このコンポーネントをインポートする場合、利用者はこの links 配列もインポートし、ルートの links エクスポートにアタッチする必要があります。

routes/hello.jsx
import {
  Button,
  links as buttonLinks,
} from "../components/Button";
 
export const links = () => [...buttonLinks];
 
export default function HelloRoute() {
  return <Button>Hello!</Button>;
}

このアプローチは、各ファイルを細かく制御でき、開発環境と本番環境で一貫した動作を提供するため、ルール順序の点でより予測可能です。開発中のバンドルされたCSSとは対照的に、スタイルは不要になるとドキュメントから削除されます。ページの head 要素が再マウントされると、ルートによって定義された link タグもReactのライフサイクルの一部であるため、再マウントされます。

このアプローチの欠点は、多くのボイラープレートが発生する可能性があることです。

再利用可能なコンポーネントがそれぞれ独自のCSSファイルを持っている場合、各コンポーネントのすべての links をルートコンポーネントまで手動で表面化する必要があります。これにより、CSS URLを複数のレベルのコンポーネントを介して渡す必要が生じる可能性があります。また、コンポーネントの links 配列をインポートするのを忘れやすいため、エラーが発生しやすい可能性があります。

その利点にもかかわらず、CSSバンドルと比較して面倒すぎると感じる場合や、追加のボイラープレートがそれだけの価値があると判断する場合があります。これについては、正しいも間違っているもありません。

結論

RemixアプリケーションでCSSファイルを管理する方法は、最終的には個人の好みによりますが、以下が良い経験則です。

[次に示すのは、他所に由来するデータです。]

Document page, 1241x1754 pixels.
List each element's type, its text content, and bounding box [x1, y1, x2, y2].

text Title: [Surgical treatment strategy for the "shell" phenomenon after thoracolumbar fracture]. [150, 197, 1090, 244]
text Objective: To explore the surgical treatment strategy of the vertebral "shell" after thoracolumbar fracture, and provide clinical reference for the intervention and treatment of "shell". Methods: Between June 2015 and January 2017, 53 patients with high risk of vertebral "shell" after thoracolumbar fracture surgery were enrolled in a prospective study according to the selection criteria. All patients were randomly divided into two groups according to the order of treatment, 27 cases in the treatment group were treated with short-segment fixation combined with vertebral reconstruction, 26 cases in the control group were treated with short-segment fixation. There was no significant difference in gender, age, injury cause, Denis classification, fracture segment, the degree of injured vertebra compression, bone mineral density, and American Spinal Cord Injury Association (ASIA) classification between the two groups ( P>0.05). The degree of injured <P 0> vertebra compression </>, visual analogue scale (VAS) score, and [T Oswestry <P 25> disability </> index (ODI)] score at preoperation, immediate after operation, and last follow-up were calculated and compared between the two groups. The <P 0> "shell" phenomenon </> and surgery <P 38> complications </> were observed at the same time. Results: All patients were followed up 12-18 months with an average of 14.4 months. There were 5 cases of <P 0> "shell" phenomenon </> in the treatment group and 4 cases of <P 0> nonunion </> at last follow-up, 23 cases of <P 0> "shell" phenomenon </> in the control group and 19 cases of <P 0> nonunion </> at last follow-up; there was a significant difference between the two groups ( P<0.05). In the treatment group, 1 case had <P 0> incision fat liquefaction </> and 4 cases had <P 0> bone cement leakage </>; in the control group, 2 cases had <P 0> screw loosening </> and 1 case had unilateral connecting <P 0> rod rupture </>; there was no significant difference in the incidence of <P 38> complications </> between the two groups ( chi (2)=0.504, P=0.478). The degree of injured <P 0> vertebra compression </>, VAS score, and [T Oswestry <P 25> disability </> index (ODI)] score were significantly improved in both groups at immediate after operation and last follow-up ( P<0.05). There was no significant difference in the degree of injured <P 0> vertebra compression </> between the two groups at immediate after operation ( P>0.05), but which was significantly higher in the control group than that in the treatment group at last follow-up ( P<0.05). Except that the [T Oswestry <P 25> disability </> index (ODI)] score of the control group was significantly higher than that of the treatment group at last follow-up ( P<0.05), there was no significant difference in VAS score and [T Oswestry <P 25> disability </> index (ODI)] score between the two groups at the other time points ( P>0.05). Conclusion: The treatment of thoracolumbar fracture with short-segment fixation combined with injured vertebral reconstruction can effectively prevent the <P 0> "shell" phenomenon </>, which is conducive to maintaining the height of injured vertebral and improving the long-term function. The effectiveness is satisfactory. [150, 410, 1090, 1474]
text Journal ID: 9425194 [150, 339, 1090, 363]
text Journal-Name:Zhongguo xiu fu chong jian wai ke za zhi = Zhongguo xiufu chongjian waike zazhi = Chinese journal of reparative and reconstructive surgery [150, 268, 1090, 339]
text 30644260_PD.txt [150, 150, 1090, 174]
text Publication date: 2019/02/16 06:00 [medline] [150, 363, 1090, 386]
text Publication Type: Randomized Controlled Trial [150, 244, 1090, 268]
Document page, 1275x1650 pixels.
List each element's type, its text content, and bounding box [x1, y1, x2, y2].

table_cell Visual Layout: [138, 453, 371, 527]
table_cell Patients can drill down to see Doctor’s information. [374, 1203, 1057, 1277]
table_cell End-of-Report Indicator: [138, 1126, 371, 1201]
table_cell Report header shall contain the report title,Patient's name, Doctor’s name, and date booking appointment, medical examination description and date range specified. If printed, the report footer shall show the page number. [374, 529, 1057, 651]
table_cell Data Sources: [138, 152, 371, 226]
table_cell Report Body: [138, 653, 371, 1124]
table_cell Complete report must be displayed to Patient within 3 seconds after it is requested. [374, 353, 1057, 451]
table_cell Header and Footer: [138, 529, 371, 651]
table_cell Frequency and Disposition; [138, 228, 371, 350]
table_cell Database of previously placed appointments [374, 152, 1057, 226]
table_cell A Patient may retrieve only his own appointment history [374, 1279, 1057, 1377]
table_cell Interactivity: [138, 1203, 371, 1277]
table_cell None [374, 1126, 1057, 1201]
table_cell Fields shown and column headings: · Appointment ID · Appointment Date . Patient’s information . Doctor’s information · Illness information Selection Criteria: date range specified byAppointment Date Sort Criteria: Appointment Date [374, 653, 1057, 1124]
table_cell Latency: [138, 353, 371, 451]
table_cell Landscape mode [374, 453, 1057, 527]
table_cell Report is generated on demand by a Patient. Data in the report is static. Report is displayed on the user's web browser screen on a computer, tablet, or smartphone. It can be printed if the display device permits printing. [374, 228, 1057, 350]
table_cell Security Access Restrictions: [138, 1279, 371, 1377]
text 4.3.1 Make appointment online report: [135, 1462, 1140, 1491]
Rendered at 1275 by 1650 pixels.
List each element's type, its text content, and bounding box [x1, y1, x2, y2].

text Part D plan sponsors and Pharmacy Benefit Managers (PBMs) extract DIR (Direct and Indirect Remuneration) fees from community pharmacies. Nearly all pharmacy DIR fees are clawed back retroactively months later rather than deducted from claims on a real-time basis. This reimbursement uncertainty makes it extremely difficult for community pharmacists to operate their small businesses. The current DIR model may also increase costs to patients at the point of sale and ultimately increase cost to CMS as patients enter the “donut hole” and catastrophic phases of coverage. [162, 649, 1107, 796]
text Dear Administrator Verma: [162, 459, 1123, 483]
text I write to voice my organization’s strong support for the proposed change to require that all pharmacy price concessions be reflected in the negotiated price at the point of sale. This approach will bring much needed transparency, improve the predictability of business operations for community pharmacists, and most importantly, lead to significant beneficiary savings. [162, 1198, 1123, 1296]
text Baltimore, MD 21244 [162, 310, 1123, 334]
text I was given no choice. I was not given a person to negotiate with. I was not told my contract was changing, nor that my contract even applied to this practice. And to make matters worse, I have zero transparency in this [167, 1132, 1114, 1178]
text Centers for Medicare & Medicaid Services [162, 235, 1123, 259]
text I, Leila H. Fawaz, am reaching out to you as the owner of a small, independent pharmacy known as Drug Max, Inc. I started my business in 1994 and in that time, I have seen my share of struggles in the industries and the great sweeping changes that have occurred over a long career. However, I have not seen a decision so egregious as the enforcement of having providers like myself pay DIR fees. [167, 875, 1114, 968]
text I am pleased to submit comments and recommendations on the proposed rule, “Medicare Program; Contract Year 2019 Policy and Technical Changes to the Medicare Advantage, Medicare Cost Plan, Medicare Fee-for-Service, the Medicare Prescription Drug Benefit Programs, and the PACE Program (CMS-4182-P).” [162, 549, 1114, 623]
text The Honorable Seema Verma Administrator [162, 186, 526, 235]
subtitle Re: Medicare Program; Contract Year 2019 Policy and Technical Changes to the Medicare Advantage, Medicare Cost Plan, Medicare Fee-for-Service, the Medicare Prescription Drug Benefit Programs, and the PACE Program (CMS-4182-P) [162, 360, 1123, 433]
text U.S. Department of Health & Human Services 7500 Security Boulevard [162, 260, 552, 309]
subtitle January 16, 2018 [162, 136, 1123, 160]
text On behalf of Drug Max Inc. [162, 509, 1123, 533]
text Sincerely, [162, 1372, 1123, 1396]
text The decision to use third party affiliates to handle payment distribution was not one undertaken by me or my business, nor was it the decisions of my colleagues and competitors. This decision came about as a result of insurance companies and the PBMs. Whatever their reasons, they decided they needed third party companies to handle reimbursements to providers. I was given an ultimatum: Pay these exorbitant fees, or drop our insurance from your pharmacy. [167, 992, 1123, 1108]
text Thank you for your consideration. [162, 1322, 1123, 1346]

  • プロジェクトにCSSファイルが少ない場合(例えば、Tailwindを使用している場合で、CSSファイルが1つしかない場合など)、CSS URLインポートを使用すべきです。ボイラープレートの増加は最小限であり、開発環境は本番環境に非常に近くなります。
  • プロジェクトに、再利用可能な小さなコンポーネントに紐づいた多数のCSSファイルがある場合は、CSSバンドルのボイラープレートの削減がより人間工学的であると感じるでしょう。ただし、トレードオフを認識し、ファイル順序の変更に対して耐性のある方法でCSSを記述してください。
  • 開発中にスタイルが消える問題が発生している場合は、React canaryリリースの使用を検討してください。これにより、ページを再マウントするときにReactが既存のhead要素を削除しないようにできます。